++++ Provided data ++++
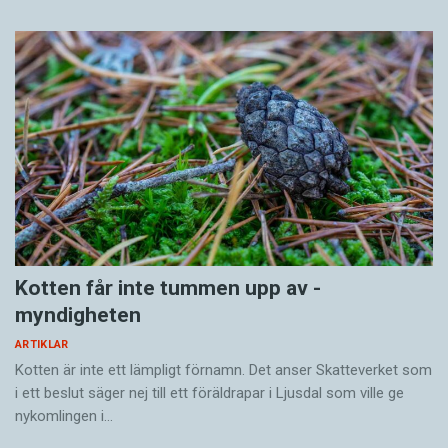
Kotten får inte tummen upp av ­
myndigheten
ARTIKLAR
Kotten är inte ett lämpligt förnamn. Det anser Skatte­verket som
i ett beslut säger nej till ett föräldra­par i Ljusdal som ville ge
nykomlingen i…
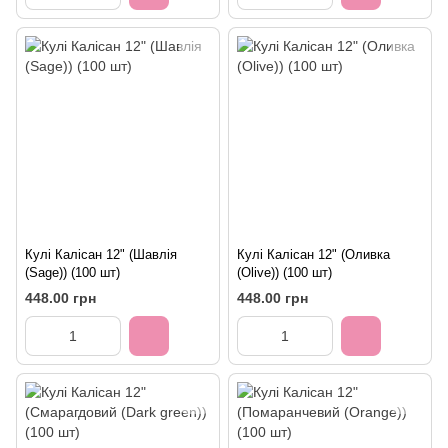
Кулі Калісан 12" (Шавлія
Кулі Калісан 12" (Оливка
(Sage)) (100 шт)
(Olive)) (100 шт)
448.00 грн
448.00 грн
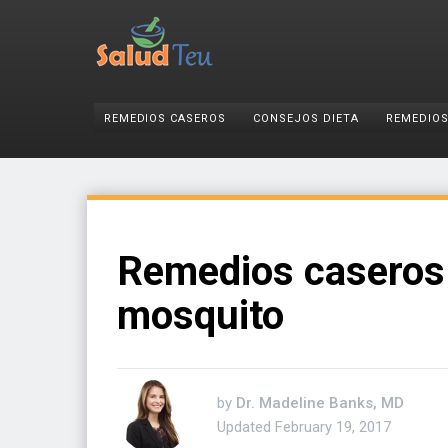
REMEDIOS CASEROS
CONSEJOS DIETA
REMEDIOS
Remedios caseros 
mosquito
by
Dr. Madeline Banks, MD
Updated
February 19, 2017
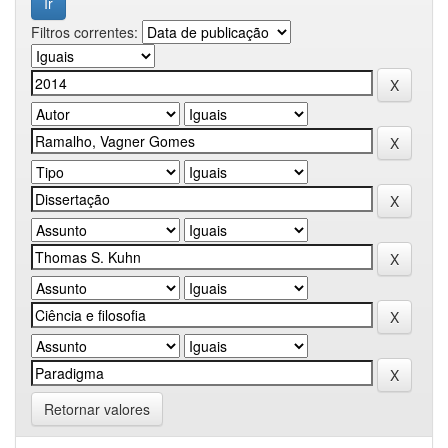
Filtros correntes:
Retornar valores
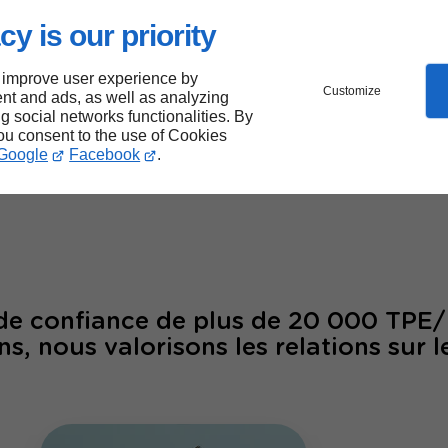
sites web créés
cy is our priority
 improve user experience by
Customize
nt and ads, as well as analyzing
ng social networks functionalities. By
00
26
you consent to the use of Cookies
Google
Facebook
.
laborateurs
ans d'ex
 de confiance de plus de 20 000 TPE
ns, nous valorisons les relations sur l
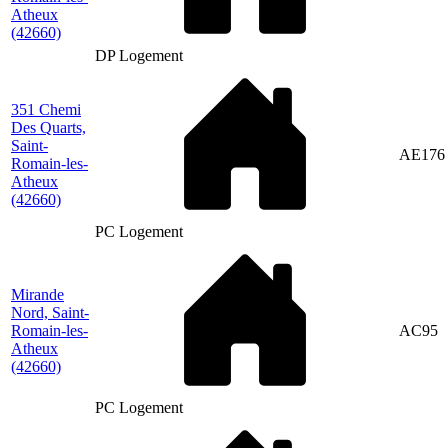
Atheux
(42660)
DP Logement
351 Chemi
Des Quarts,
Saint-
AE176
Romain-les-
Atheux
(42660)
PC Logement
Mirande
Nord, Saint-
Romain-les-
AC95
Atheux
(42660)
PC Logement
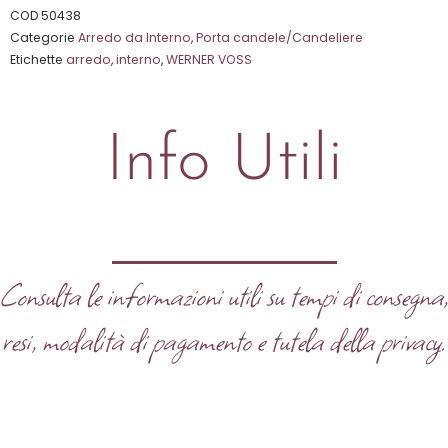
su
COD
50438
Categorie
Arredo da Interno
,
Porta candele/Candeliere
5
Etichette
arredo
,
interno
,
WERNER VOSS
Info Utili
Consulta le informazioni utili su tempi di consegna
resi, modalità di pagamento e tutela della privacy.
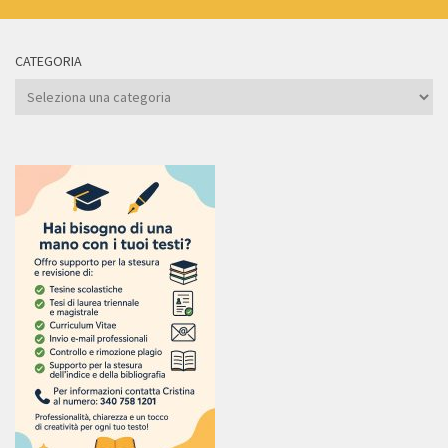
CATEGORIA
Categoria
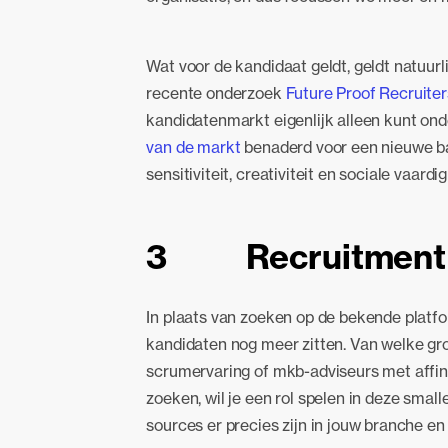
Wat voor de kandidaat geldt, geldt natuurli
recente onderzoek
Future Proof Recruiter
kandidatenmarkt eigenlijk alleen kunt onde
van de markt
benaderd voor een nieuwe baa
sensitiviteit, creativiteit en sociale vaard
3 Recruitment 
In plaats van zoeken op de bekende platform
kandidaten nog meer zitten. Van welke gro
scrumervaring of mkb-adviseurs met affini
zoeken, wil je een rol spelen in deze sma
sources er precies zijn in jouw branche en 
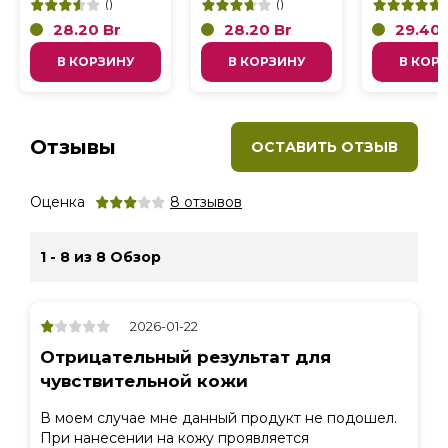
(
)
(
)
28.20
Br
28.20
Br
29.40
В КОРЗИНУ
В КОРЗИНУ
В КОР
Отзывы
ОСТАВИТЬ ОТЗЫВ
Оценка
8
отзывов
1 - 8 из 8 Обзор
2026-01-22
Отрицательный результат для
чувствительной кожи
В моем случае мне данный продукт не подошел.
При нанесении на кожу проявляется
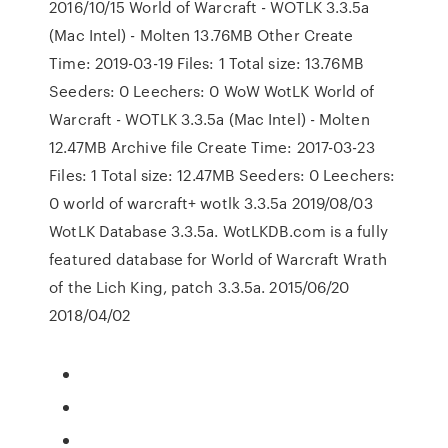
2016/10/15 World of Warcraft - WOTLK 3.3.5a
(Mac Intel) - Molten 13.76MB Other Create
Time: 2019-03-19 Files: 1 Total size: 13.76MB
Seeders: 0 Leechers: 0 WoW WotLK World of
Warcraft - WOTLK 3.3.5a (Mac Intel) - Molten
12.47MB Archive file Create Time: 2017-03-23
Files: 1 Total size: 12.47MB Seeders: 0 Leechers:
0 world of warcraft+ wotlk 3.3.5a 2019/08/03
WotLK Database 3.3.5a. WotLKDB.com is a fully
featured database for World of Warcraft Wrath
of the Lich King, patch 3.3.5a. 2015/06/20
2018/04/02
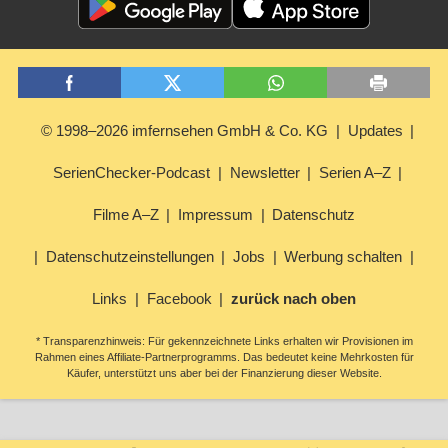
© 1998–2026 imfernsehen GmbH & Co. KG
Updates
SerienChecker-Podcast
Newsletter
Serien A–Z
Filme A–Z
Impressum
Datenschutz
Datenschutzeinstellungen
Jobs
Werbung schalten
Links
Facebook
zurück nach oben
* Transparenzhinweis: Für gekennzeichnete Links erhalten wir Provisionen im
Rahmen eines Affiliate-Partnerprogramms. Das bedeutet keine Mehrkosten für
Käufer, unterstützt uns aber bei der Finanzierung dieser Website.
++++
Exercise details
Your answer must be the lines from the one containing "zurück nach oben" to the last line of the entries, repeated exactly and with nothing else.

Output for this task
zurück nach oben
* Transparenzhinweis: Für gekennzeichnete Links erhalten wir Provisionen im
Rahmen eines Affiliate-Partnerprogramms. Das bedeutet keine Mehrkosten für
Käufer, unterstützt uns aber bei der Finanzierung dieser Website.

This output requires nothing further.